Рядом в кресле за низким столиком, на котором стояла открытая коробка «Моэт э Шандон» и тут же несколько бутылок шампанского той же марки, сидел высокий стройный мужчина с зачесанными назад волосами в прекрасном костюме, словно сошедший с рекламы этих костюмов. Глядя невидяще перед собой бычачьим бессмысленным взглядом, красавец с журнального рекламного разворота бубнил в телефонную трубку:
– Значит, я скот? А ты? Ты кто? Жена? Просто жена? Значит, я скот, а ты просто жена? А тебе не кажется, что если я скот, то и ты скотина?
Несомненно, это его бубнение слышалось из-за двери – еще одной маленькой тайной стало меньше.
Оставалась третья, самая большая, самая главная.
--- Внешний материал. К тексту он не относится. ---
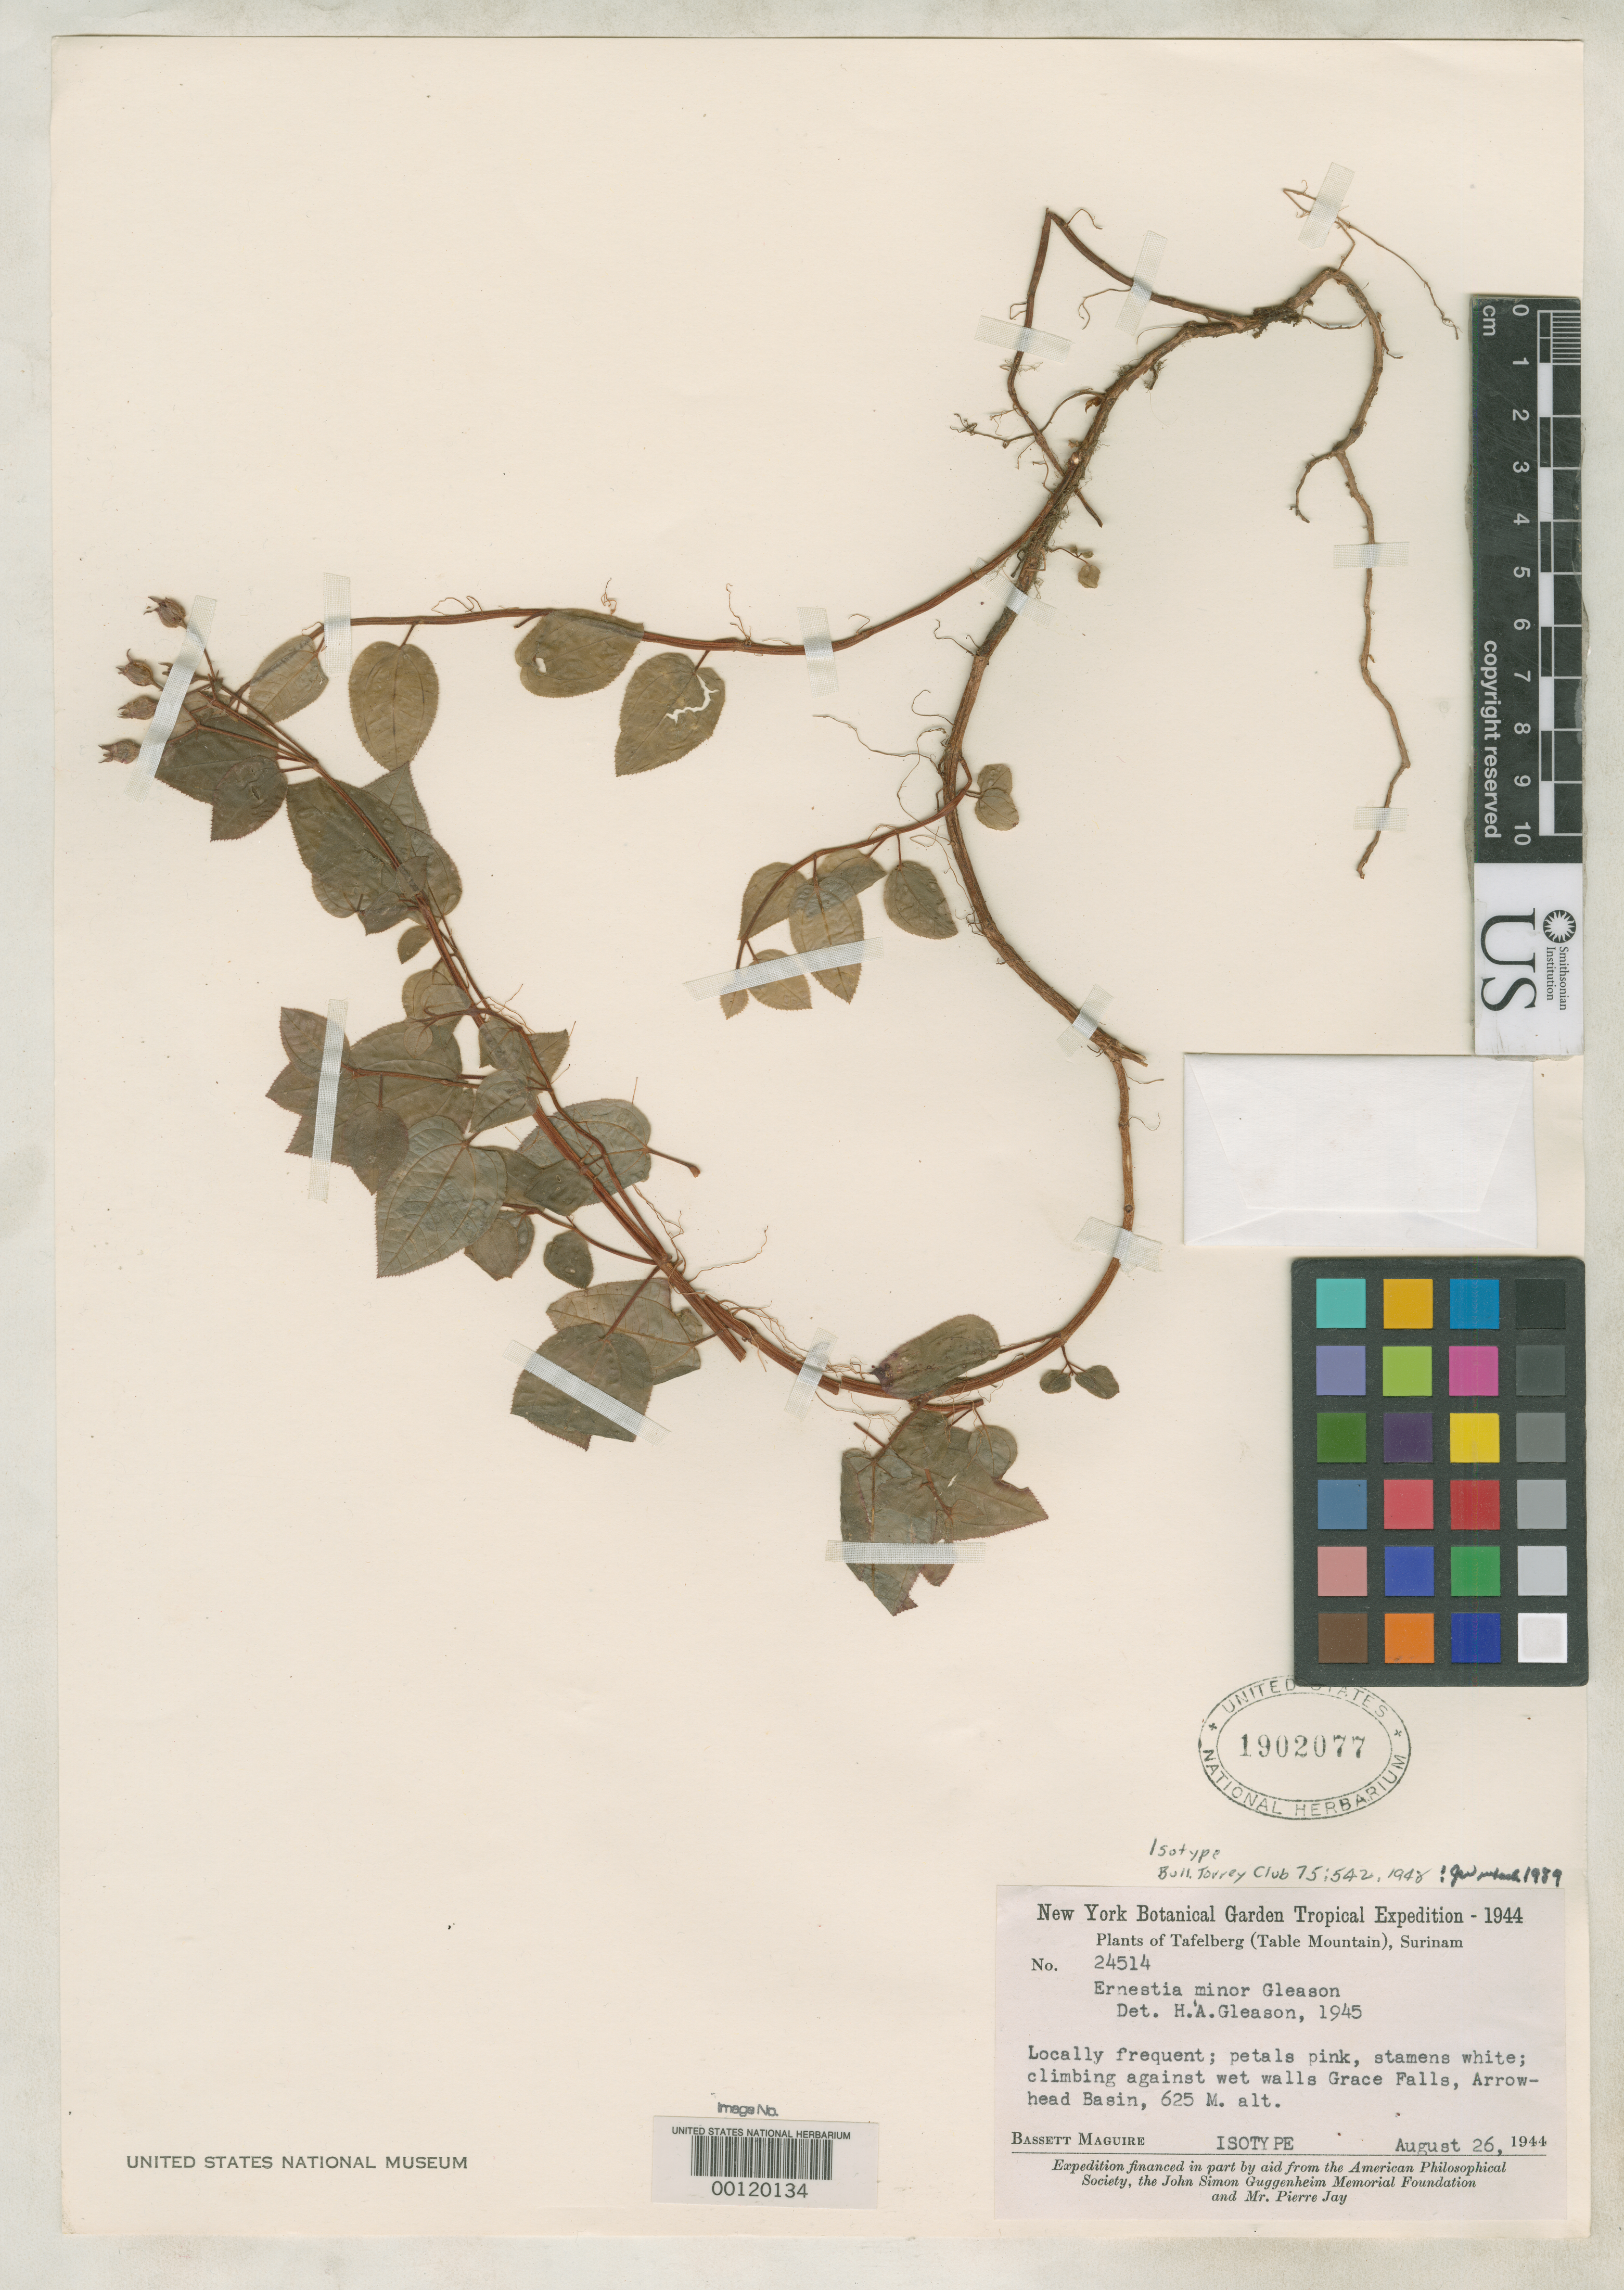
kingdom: Plantae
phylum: Tracheophyta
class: Magnoliopsida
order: Myrtales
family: Melastomataceae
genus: Ernestia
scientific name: Ernestia minor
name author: Gleason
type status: Isotype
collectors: B. Maguire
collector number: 24514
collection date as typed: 26 Aug 1944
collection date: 1944-08-26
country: Suriname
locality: Tafelberg.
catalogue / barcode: US 1902077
Справа у открытого окна, в котором в отдалении кроваво томилась рубиновая кремлевская звезда, стояли двое: спиной к тебе мужчина и лицом к тебе – женщина, но так как женщина была мала, а мужчина велик, ты видел только ее тонкие, словно перекрученные ноги в черных колготках и тонкие же, в черном, ручки с худыми болезненно-белыми пальчиками. Ноги сучили по полу, и руки мельтешили в воздухе – она откинулась назад к открытому окну и звала на помощь, а он склонился над ней, как паук над мухой-цокотухой, сцепив на шее ручищи, но нет, это было нестрашно, несерьезно, это была игра, малосимпатичная игра взрослых пьяных людей, в какие те начинают играть, когда пить уже не хочется, а делать по-прежнему нечего. Понарошке вырываясь из понарошечных объятий, притворно стеная и мотая головой, «сирена» увидела тебя, стоящего у двери, остановив нелепую игру, сделала шаг в сторону и, насмешливо и внимательно разглядывая, насмешливо же спросила:
– Товарищ, вы к кому? Вы здесь к кому, товарищ?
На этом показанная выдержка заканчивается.